Following WWII war service with the Army infantry in which he was awarded the Purple Heart after being wounded, a director and friend of the family, Garson Kanin, gave the aspiring actor his first professional role in his Broadway production of “The Rugged Path” (1945) which starred Spencer Tracy. With his dark, friendly, clean-scrubbed good looks and a deep, rich voice that could cut butter, Zimbalist found little trouble finding work. He continued with the American Repertory Theatre performing in such classics as “Henry VIII” and “Androcles and the Lion” while appearing opposite the legendary Eva Le Gallienne in “Hedda Gabler”.

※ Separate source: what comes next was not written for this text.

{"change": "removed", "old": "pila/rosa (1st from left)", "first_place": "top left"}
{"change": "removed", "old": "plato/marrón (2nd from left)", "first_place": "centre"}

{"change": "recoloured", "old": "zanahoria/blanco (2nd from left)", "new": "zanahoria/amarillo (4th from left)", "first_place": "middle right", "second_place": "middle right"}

Zimbalist then tried his hand as a stage producer, successfully bringing opera to Broadway audiences for the first time with memorable presentations of “The Medium” and “The Telephone”. As producer of Gian Carlo Menotti’s “The Consul”, he won the New York Drama Critic’s Award and the Pulitzer Prize for best musical in 1950. An auspicious film debut opposite Edward G. Robinson in House of Strangers (1949) brought little career momentum due to the untimely death of his wife Emily (a onetime actress who appeared with him in “Hedda Gabler” and bore him two children, Nancy and Efrem III) to cancer in 1950. Making an abrupt decision to abandon acting, he served as assistant director/researcher at the Curtis School of Music for his father and buried himself with studies and music composition.

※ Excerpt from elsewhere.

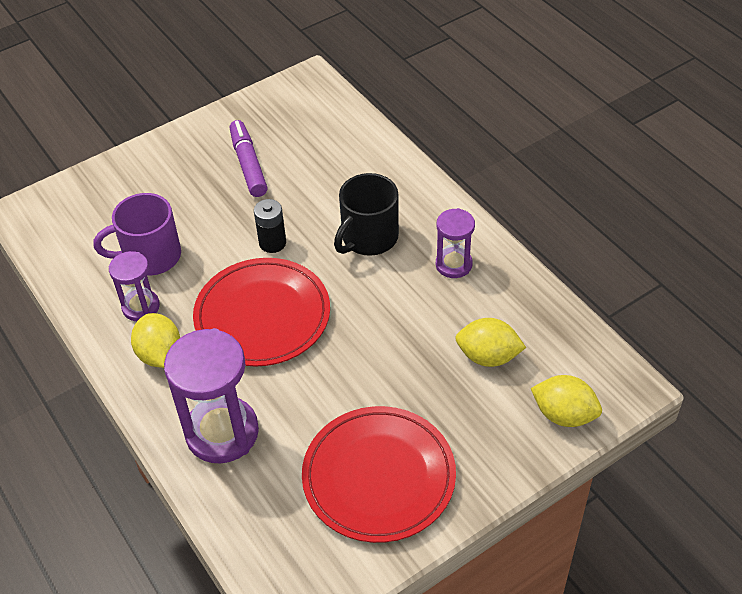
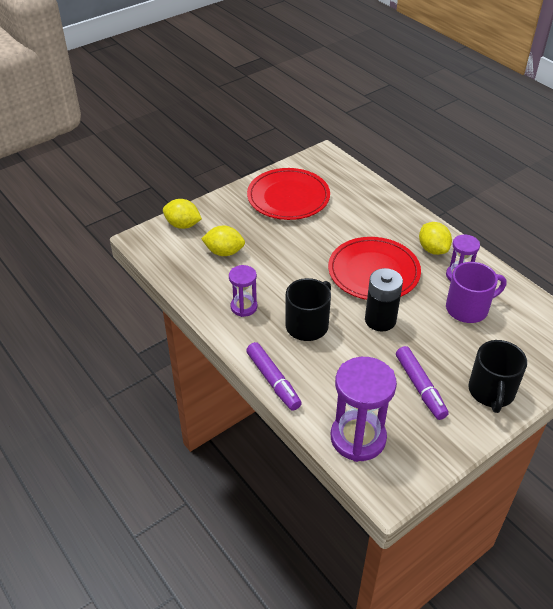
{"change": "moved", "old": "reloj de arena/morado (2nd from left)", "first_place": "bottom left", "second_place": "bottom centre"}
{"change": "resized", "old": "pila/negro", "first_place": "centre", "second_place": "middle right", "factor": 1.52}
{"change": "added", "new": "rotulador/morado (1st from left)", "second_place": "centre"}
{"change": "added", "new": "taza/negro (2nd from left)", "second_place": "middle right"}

In 1954, Efrem returned to acting and copped a daytime television soap lead (Concerning Miss Marlowe (1954)). It was famed director Joshua Logan who proved instrumental in helping Zimbalist secure a Warner Bros. contract. Despite forthright second leads in decent films such as Band of Angels (1957) with Clark Gable and Yvonne De Carlo; Too Much, Too Soon (1958) starring Dorothy Malone and Errol Flynn; Home Before Dark (1958) with Jean Simmons and Rhonda Fleming; The Crowded Sky (1960) with Dana Andrews, Rhonda Fleming, Troy Donahue and Anne Francis; A Fever in the Blood (1961) opposite Angie Dickinson and (his best) Wait Until Dark (1967) with Audrey Hepburn, it was television that made the better use of his refined, unshowy acting style. His roles as smooth private investigator Stu Bailey on 77 Sunset Strip (1958) and dogged inspector Lewis Erskine on The F.B.I. (1965) would be his ultimate claims to fame.

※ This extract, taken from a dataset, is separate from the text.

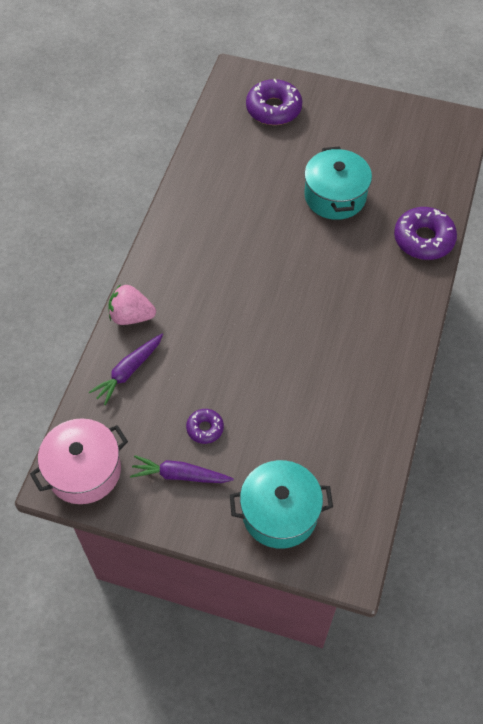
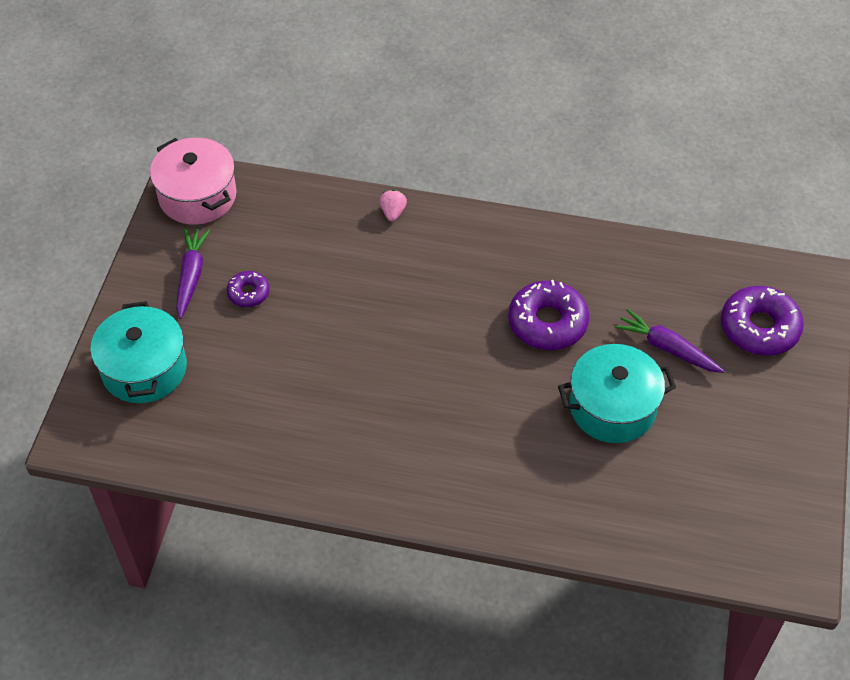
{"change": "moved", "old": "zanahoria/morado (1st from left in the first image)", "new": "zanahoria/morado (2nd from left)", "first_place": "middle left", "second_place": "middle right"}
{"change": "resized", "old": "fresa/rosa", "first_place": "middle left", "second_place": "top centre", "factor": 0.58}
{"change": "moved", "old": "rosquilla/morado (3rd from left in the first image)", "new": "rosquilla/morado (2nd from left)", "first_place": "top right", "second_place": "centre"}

A perfect gentleman on and off camera, Zimbalist’s severest critics tend to deem his performances bland and undernourished. Managing to override such criticisms, he maintained a sturdy career for nearly six decades. In 1991, he made fun of his all-serious reputation and pulled off a Leslie Nielsen-like role in the comedy parody Hot Shots! (1991). In addition to theater projects over the years, he has made fine use of his mellifluous baritone performing narrations and cartoon voiceovers, including that of Alfred the butler on a “Batman” animated series.
In 2003, he completed his memoirs, entitled “My Dinner of Herbs”. The father of three, grandfather of four and great-grandfather of three, he settled in Santa Barbara and later in Solvang, California with longtime second wife Stephanie until her death in 2007 of cancer. Their daughter, also named Stephanie (Stephanie Zimbalist), is the well-known actress who appeared with Pierce Brosnan in the Remington Steele (1982) television series, in which Zimbalist had a recurring role. He and his daughter also appeared on stage together in his later years, their first being “The Night of the Iguana”. His eldest daughter Nancy died in 2012.
Zimbalist died peacefully at his Solvang home of natural causes at the age of 95 on May 2, 2014; he had been outside watering his lawn at his Solvang, Calif., ranch when a handyman found him lying dead in the grass. “He was healthy, playing golf three days a week, and always in his garden,” Zimbalist’s son said.